Please render the lines of every entry below as a numbered list, skipping any blank lines and leaving the pictures out.

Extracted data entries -

########

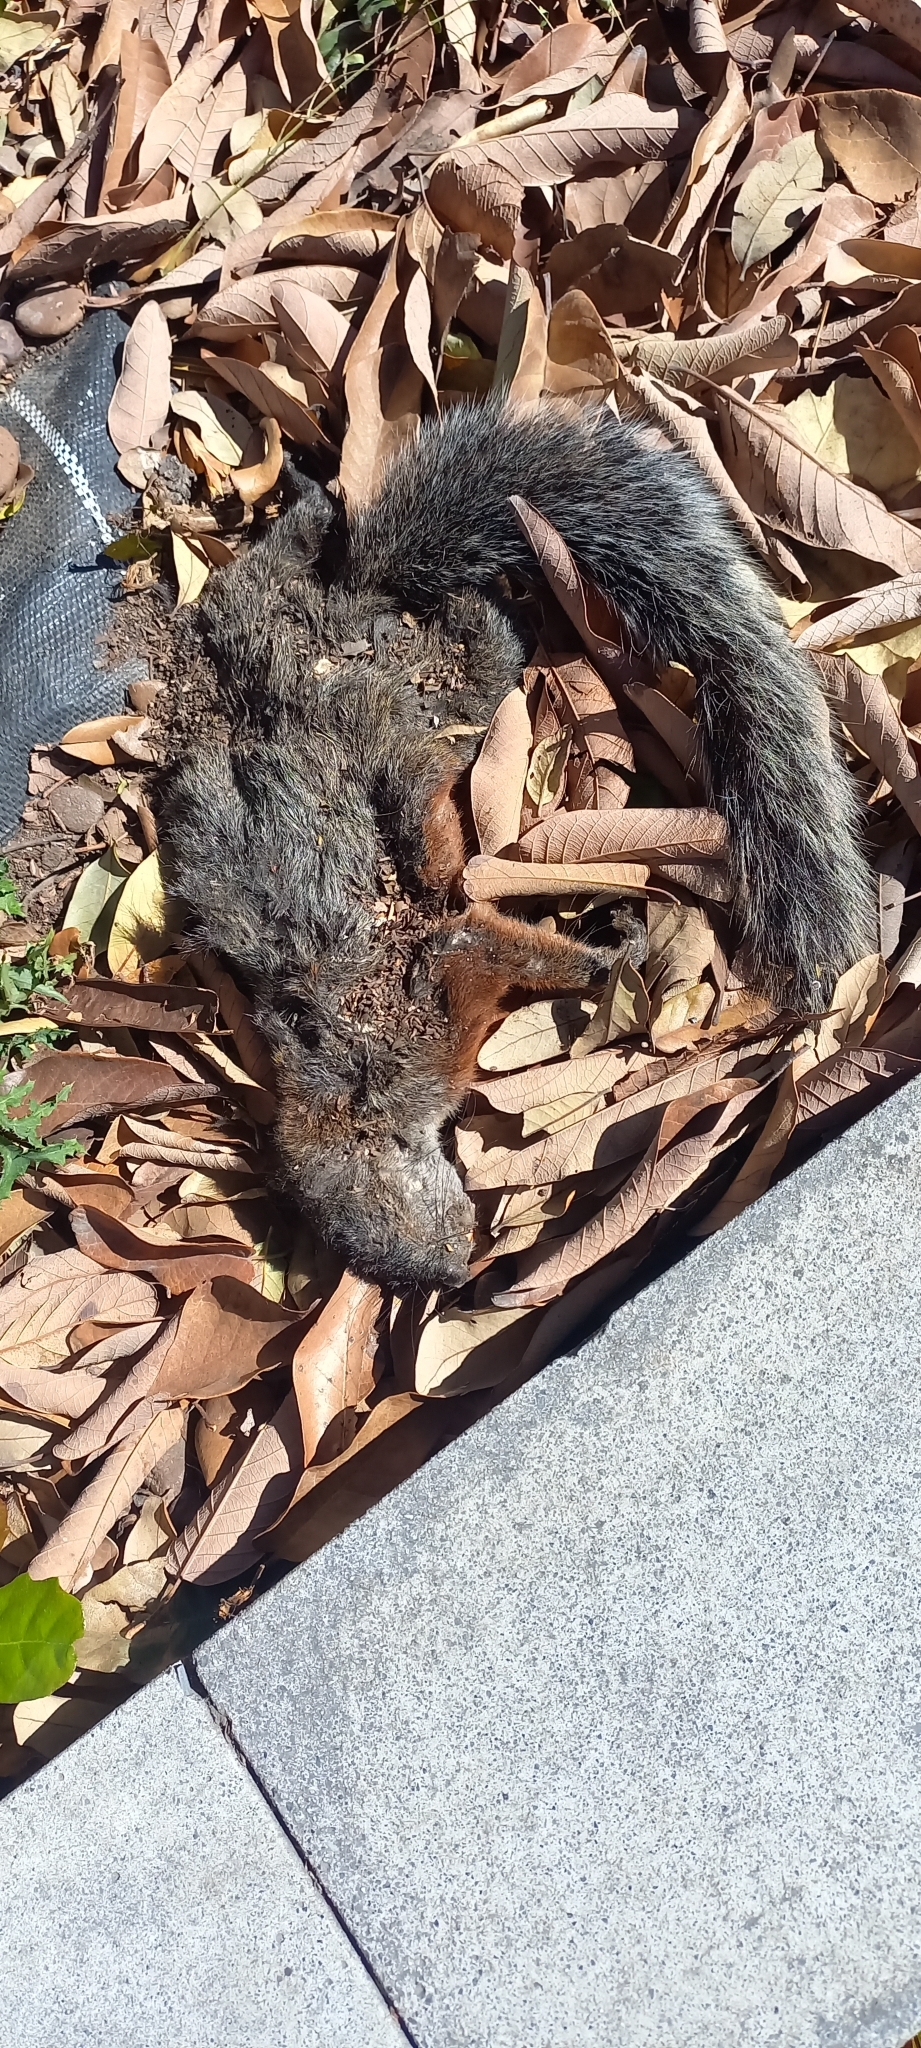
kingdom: Animalia
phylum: Chordata
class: Mammalia
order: Rodentia
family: Sciuridae
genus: Sciurus
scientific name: Sciurus aureogaster
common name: Red-bellied squirrel
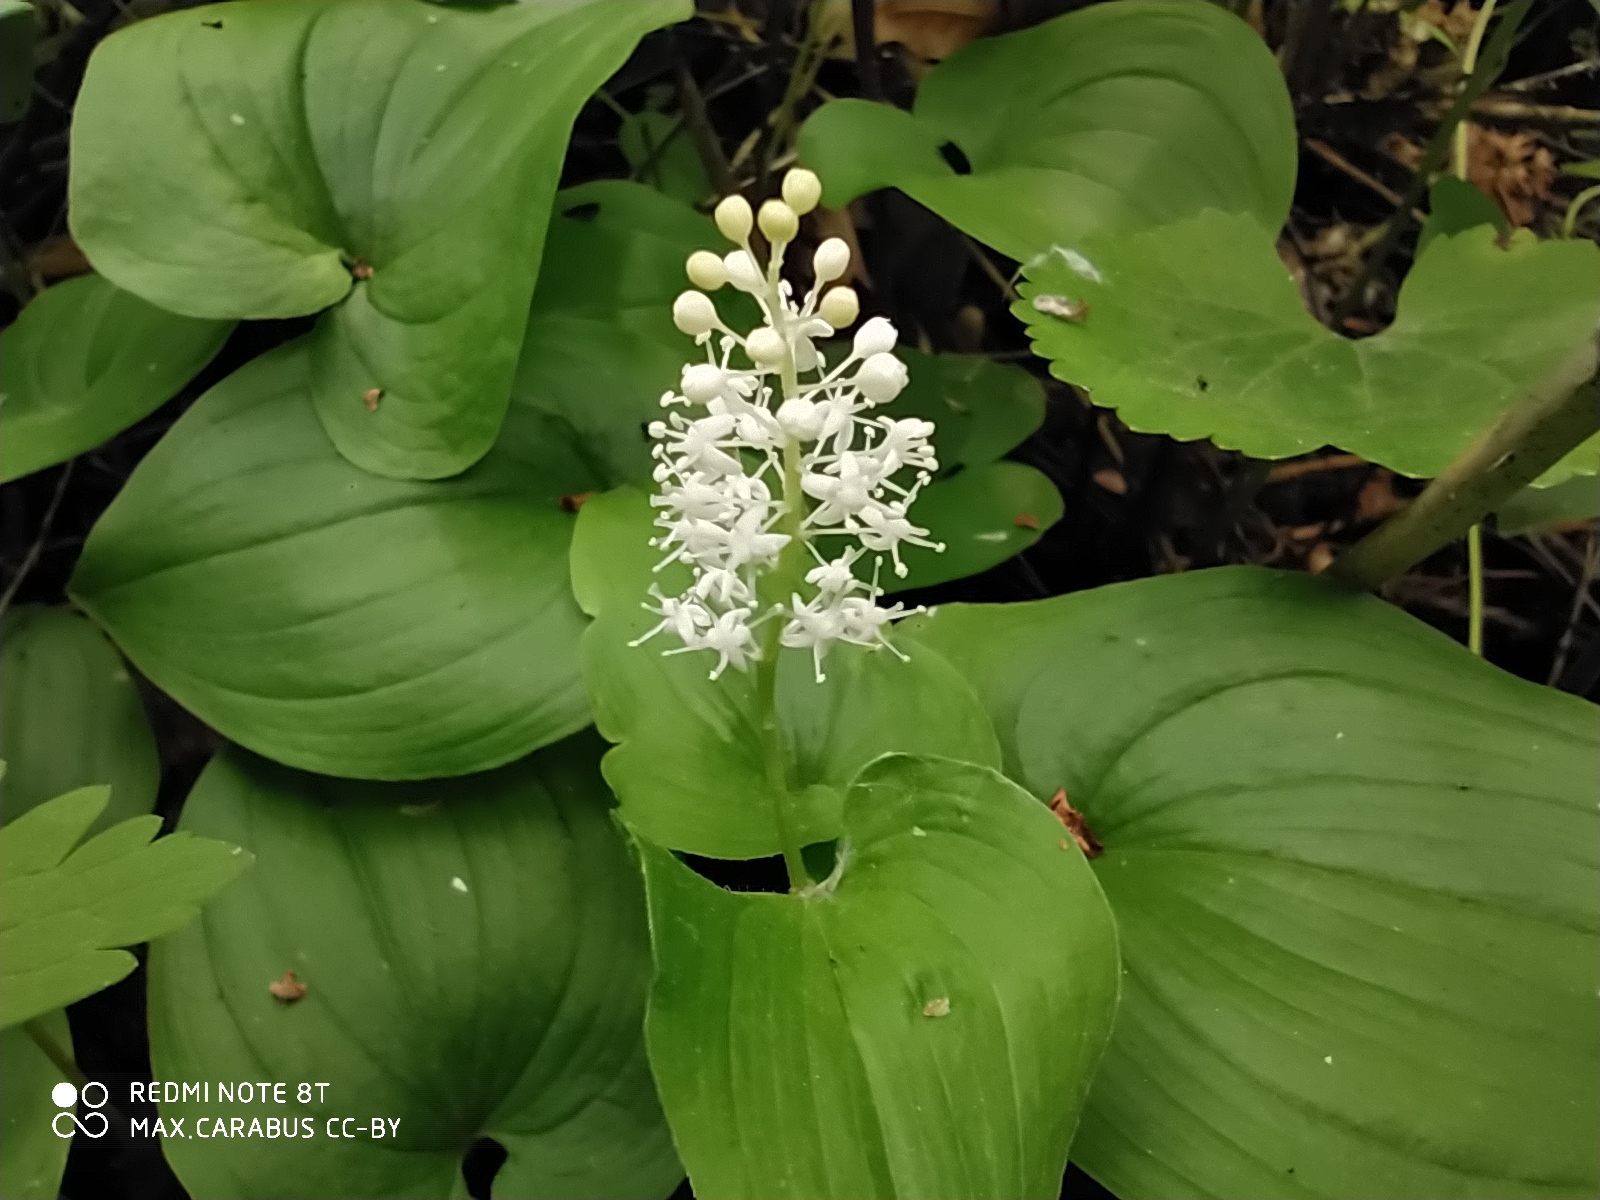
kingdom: Plantae
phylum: Tracheophyta
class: Liliopsida
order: Asparagales
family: Asparagaceae
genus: Maianthemum
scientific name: Maianthemum bifolium
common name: May lily
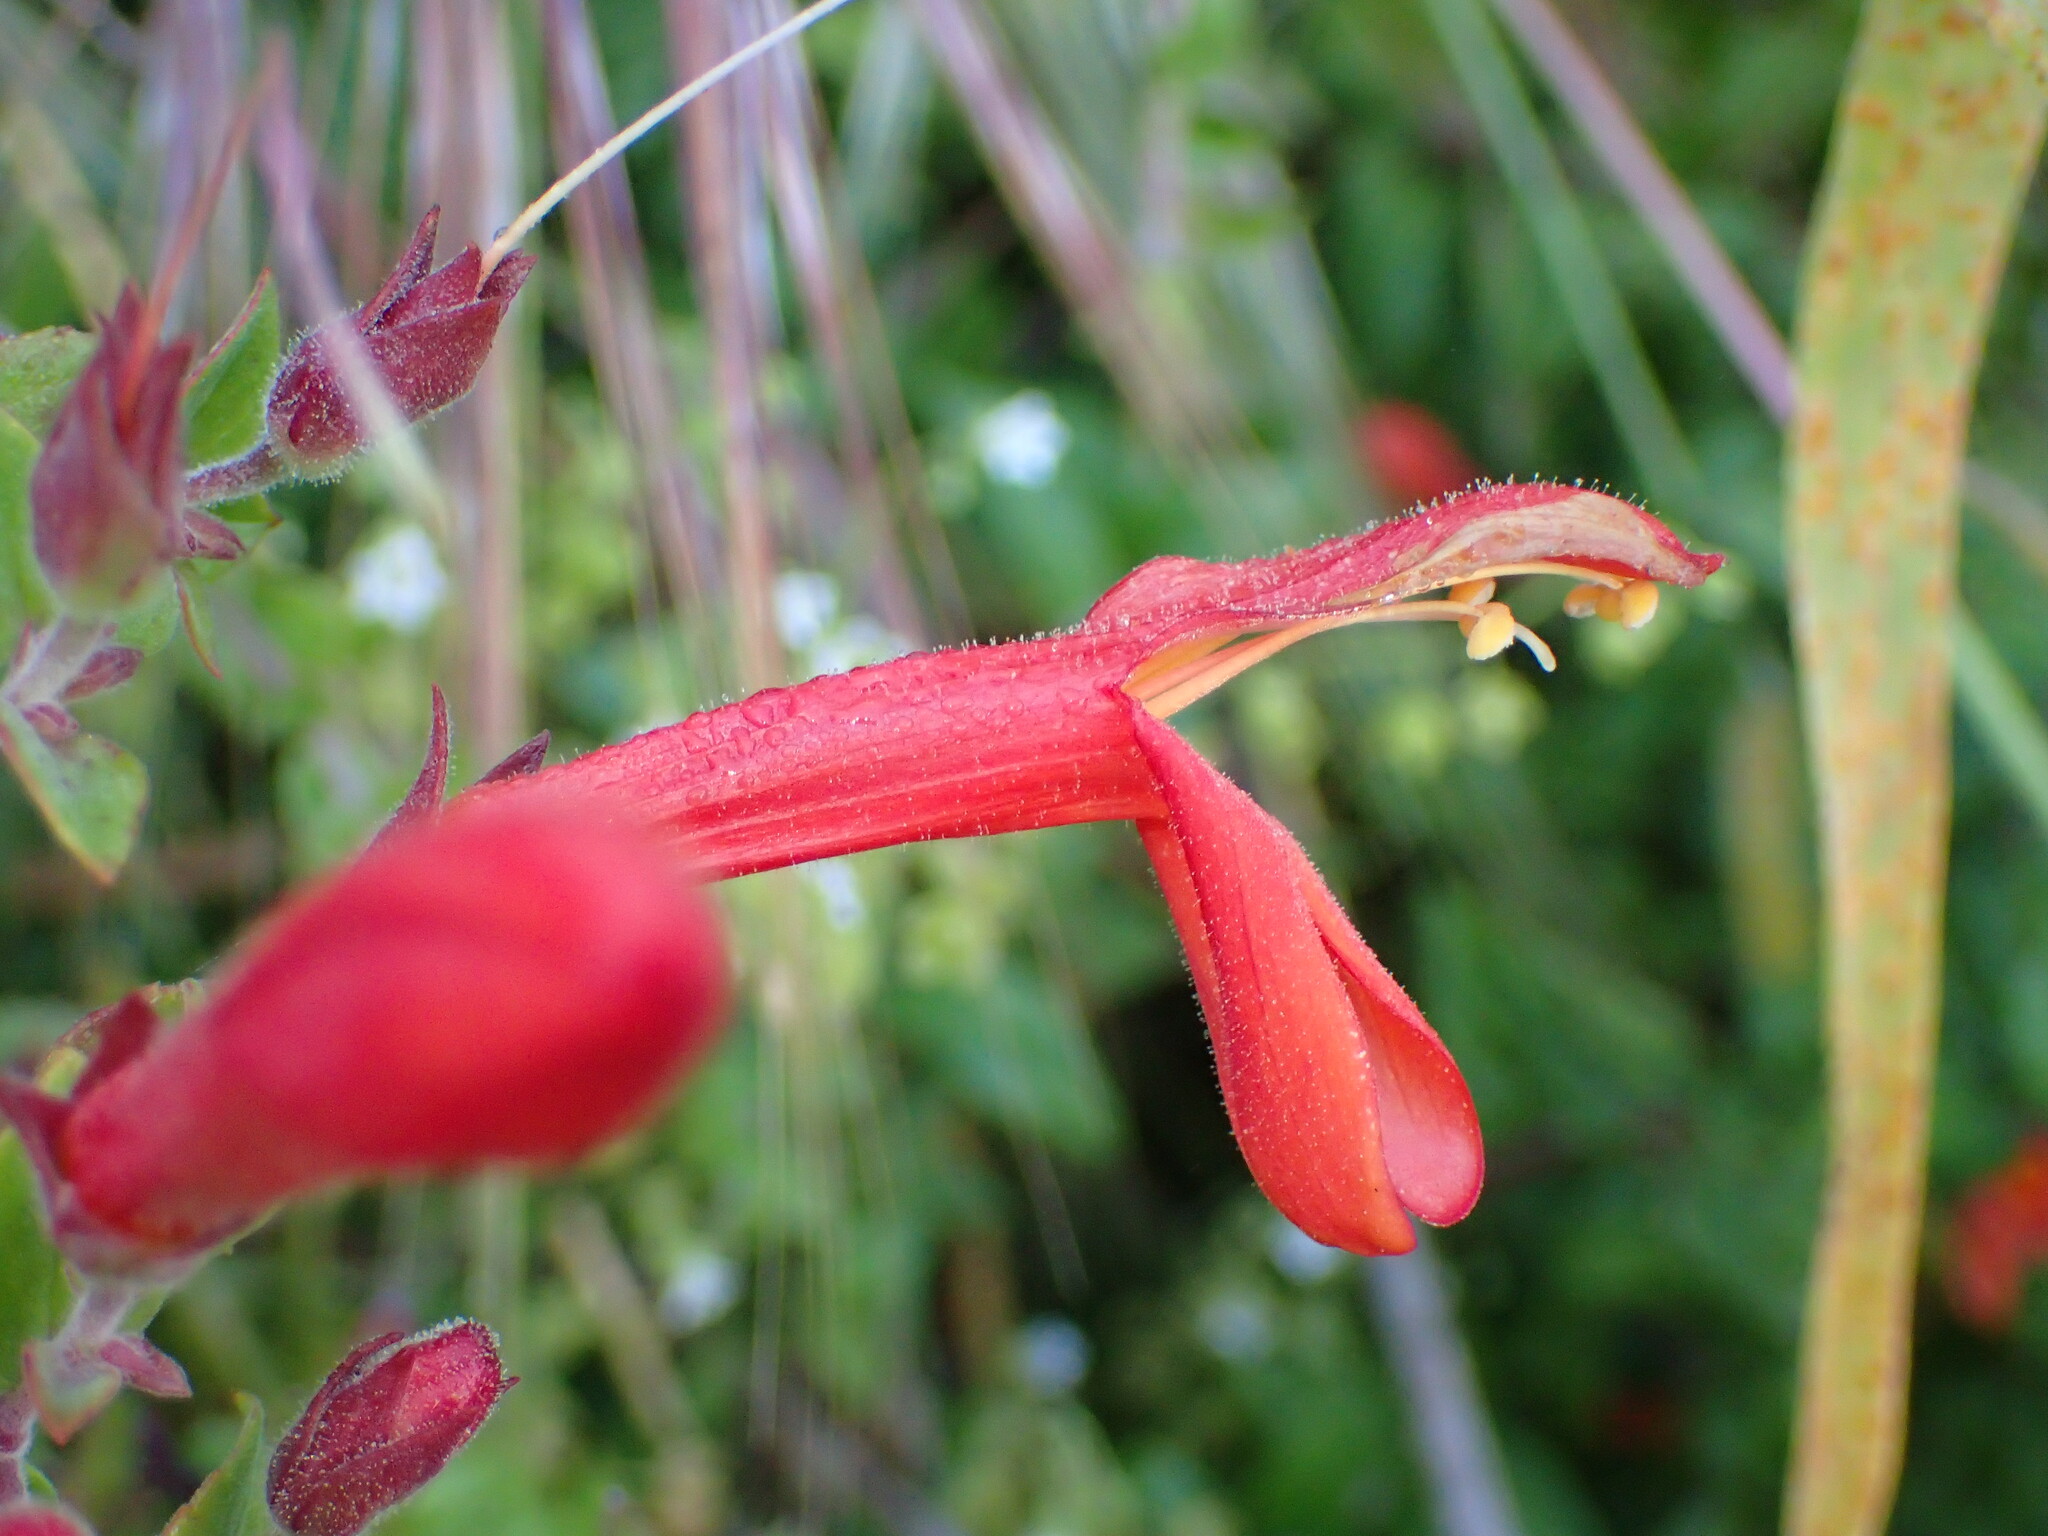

########

Correct response -
1. kingdom: Animalia
2. phylum: Chordata
3. class: Mammalia
4. order: Rodentia
5. family: Sciuridae
6. genus: Sciurus
7. scientific name: Sciurus aureogaster
8. common name: Red-bellied squirrel
9. kingdom: Plantae
10. phylum: Tracheophyta
11. class: Liliopsida
12. order: Asparagales
13. family: Asparagaceae
14. genus: Maianthemum
15. scientific name: Maianthemum bifolium
16. common name: May lily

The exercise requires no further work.